Trust me when i say i had to dig exceptional deep inside myself to restrain myself from doing something stupid.
Then court in France to get a contact order which after several visits I was granted an order where I had contact on a regular basis.This again went well for about three months until I asked her to move out of the apartment which is on the 3rd floor in Cannes and into suitable accommodation for the boys ie a garden ect again I would pay for this she point blankly refused.
The courts again told her to move she refused and kept saying that the apartment was hers oh forgot to mention I did buy her an apartment in London before we moved to France now she wants this one as well.
The courts applied pressure and low and behold one weekend when i was suppose to collect my boys she and my sons were not there. I asked the locals around had the seen my boys and was told that there had been removal vans there during the week so i assumed she was moving and of course would never inform the boys father.I found out late that week that her Father had come to France and taken my sons to London and their Mum left for London a few days afterwards.
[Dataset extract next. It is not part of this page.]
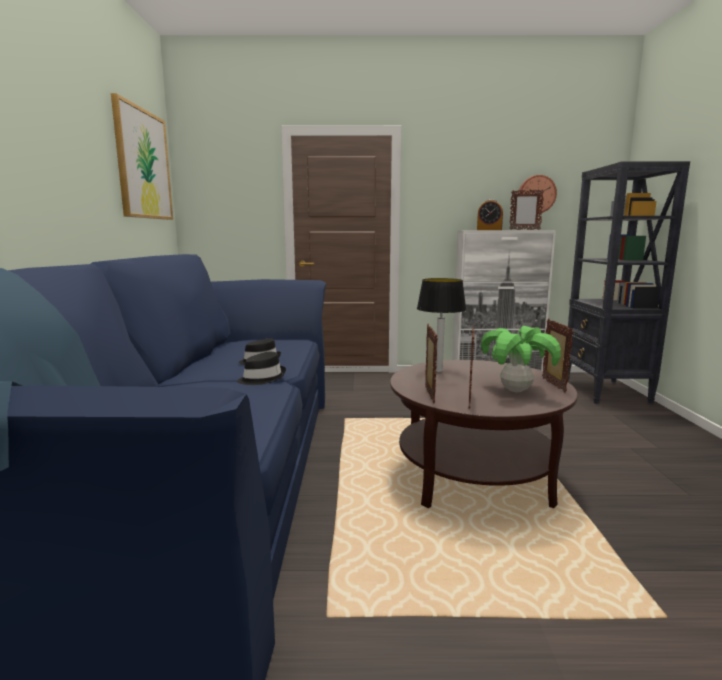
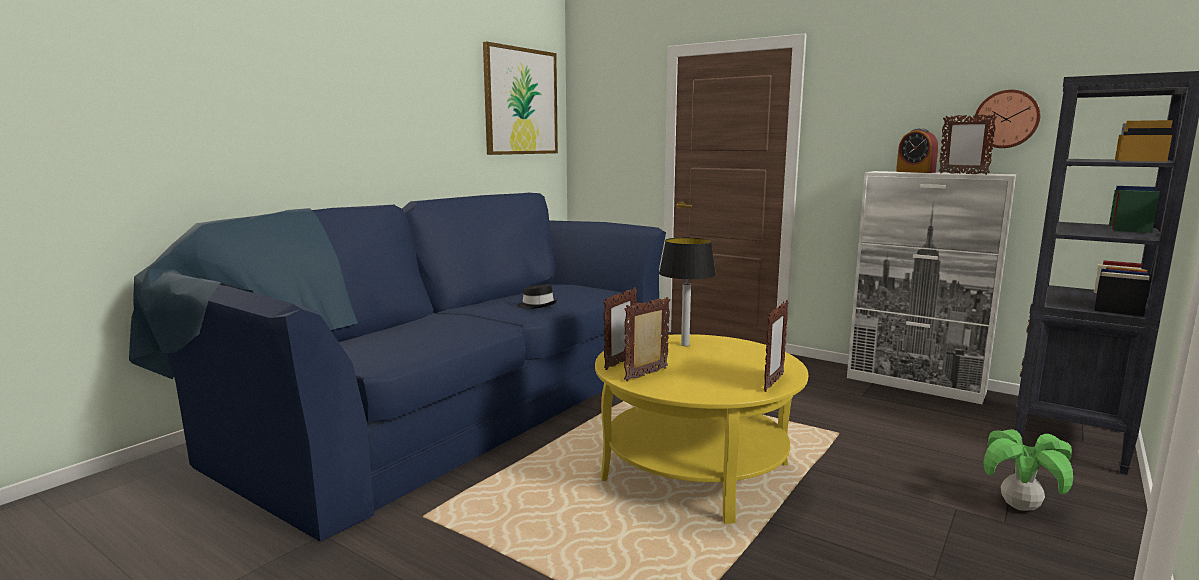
camera: 35 degrees right, 0 degrees up
black hat [237,352,286,385] -> none
brown coffee table [390,360,578,508] -> yellow coffee table [595,334,808,524]
potted plant [481,326,561,392] -> potted plant moved to [983,429,1073,511]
Naturally i was distraught at the prospect of having to go to London to again try and see my sons.I went to my French solicitor and he advised me to enact the Hague Agreement to have my sons returned to France,their friend school,and of course their father.
This process cost me another 6,000e and sure enough the boys were returned to France court again the same judge who granted the contact order my ex explained that she could not find work or speak the language as the reason she returned to the Uk.i explained to the judge that this was in total breach of her order she agreed and two weeks later she granted my ex leave to return to the UK figure that one out.
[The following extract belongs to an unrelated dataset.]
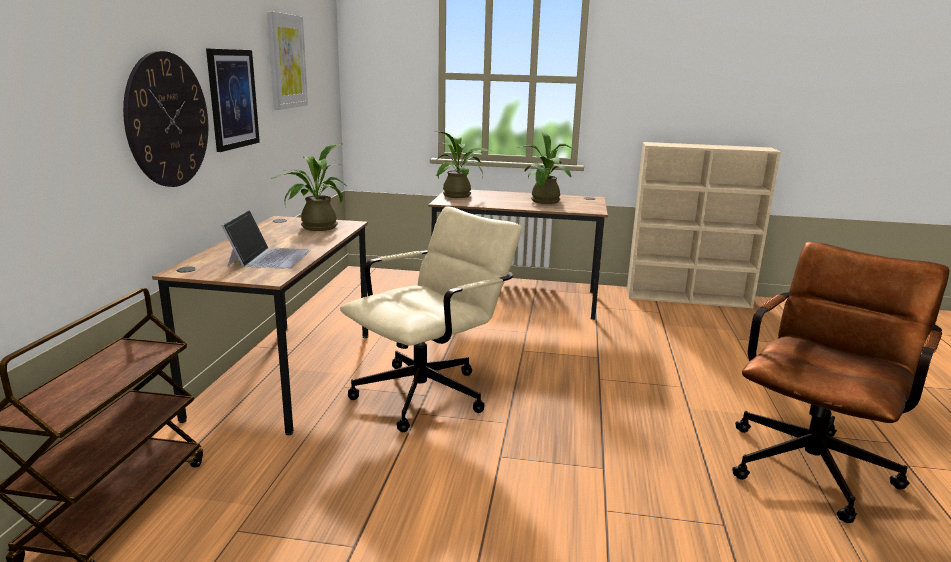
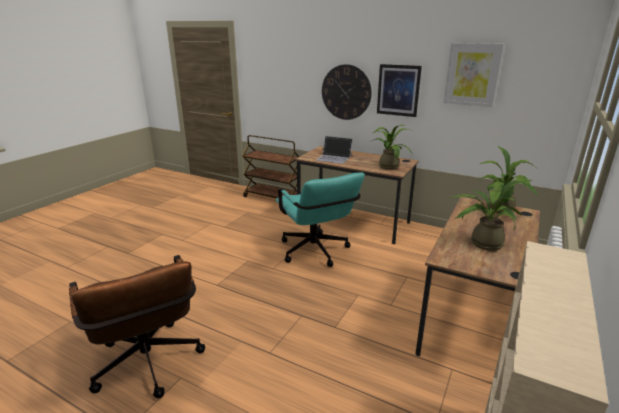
camera: 110 degrees right, 5 degrees up
beige office chair [340,206,522,432] -> turquoise office chair [276,172,365,267]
I now only see my boys on Skype when their mum allows which is very rarely and their mum has started proceeding in the uk courts under the childrens act Schedule 1 and TOLATA.
I have come to the conclusion that being a decent loving man is a waste of time you are just kicked in the balls every time.I have to fight again just to see my boys but now again in a different jurisdiction start the whole thing again.The French court order is not worth the paper it,s written on in the UK and we are meant to be in the EU what a joke.
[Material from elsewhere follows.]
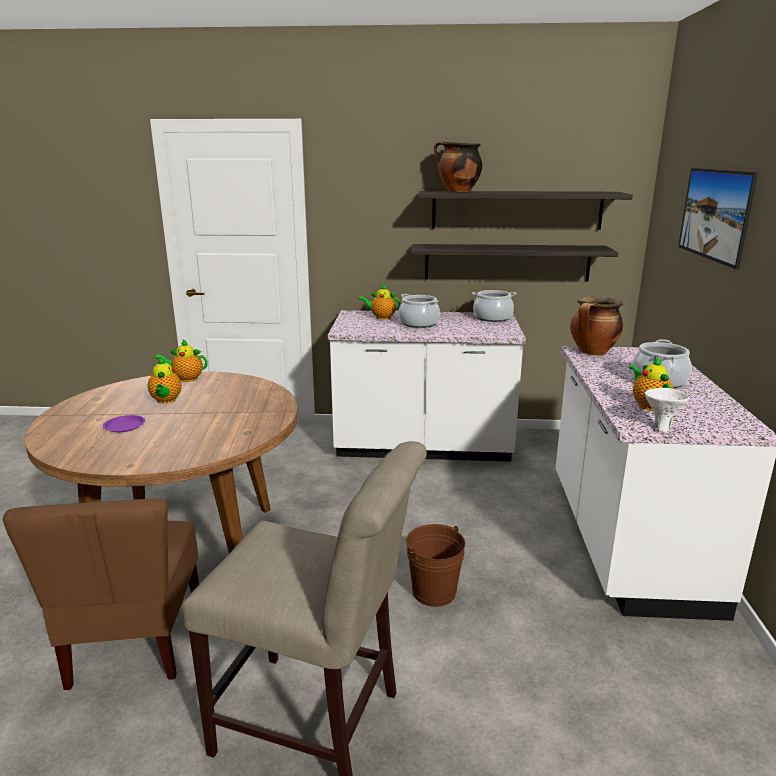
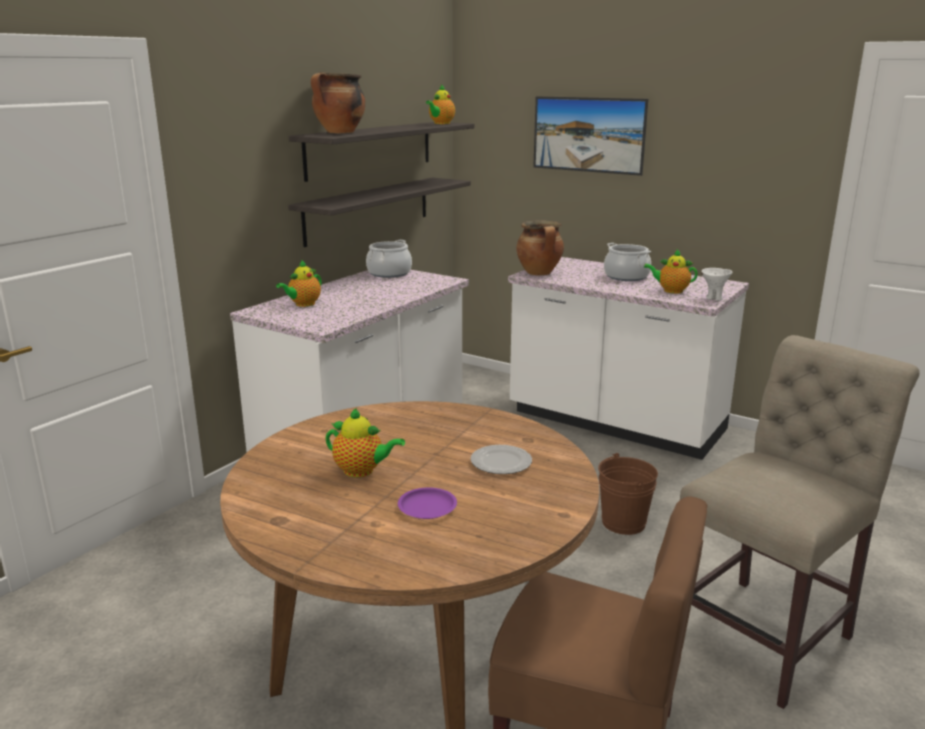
camera: 60 degrees left, 0 degrees up
teapot [155,339,208,382] -> teapot moved to [426,84,455,124]
cooking pot [399,294,440,328] -> none
none -> plate [470,445,532,474]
During all of this I have been paying for two mortgages child maintenance bills for two properties cars and my income because of the economic down turn is massively reduced.
I fell behind with my payments and have lost one of my children's inheritance which was a beautiful house in France where my sons were born.I am struggling to hold on to the other property because before my ex left she went to the IMPOT revenue in France and told them that I was doing business in France and not paying my taxes.I now have an enormous bill to pay despite me paying taxes in the UK.I am sure you all understand when the taxman gets involved they scrutinize every little transaction and charge interest for monies they deem owed.
All in all a lost to my children inheritance of approx 800.000e what a lovely person my ex is she will have to explain all of her actions to our sons when they ask in the future.
I am now forced to leave France and return to the Uk.I have worked incredibly hard all my life and am a self made man no silver spoon in my mouth when i was born.I wanted to give my sons a great life in France which they love but it simply is not to be.
I now have to fight again in the UK courts for my sons as well as having all of my life been dragged through the court system again never mind the thousands it will cost me in solicitors
what a waste silly girl.
I am in court next month and hope to bring this to an end it truly has taken its toll on me and my boys and i just want closure and contact with my boys is that asking too much as their father it seems to be in the eyes of the money making legal systems.
Thank you all for reading my posting and I would love to hear your comments advice.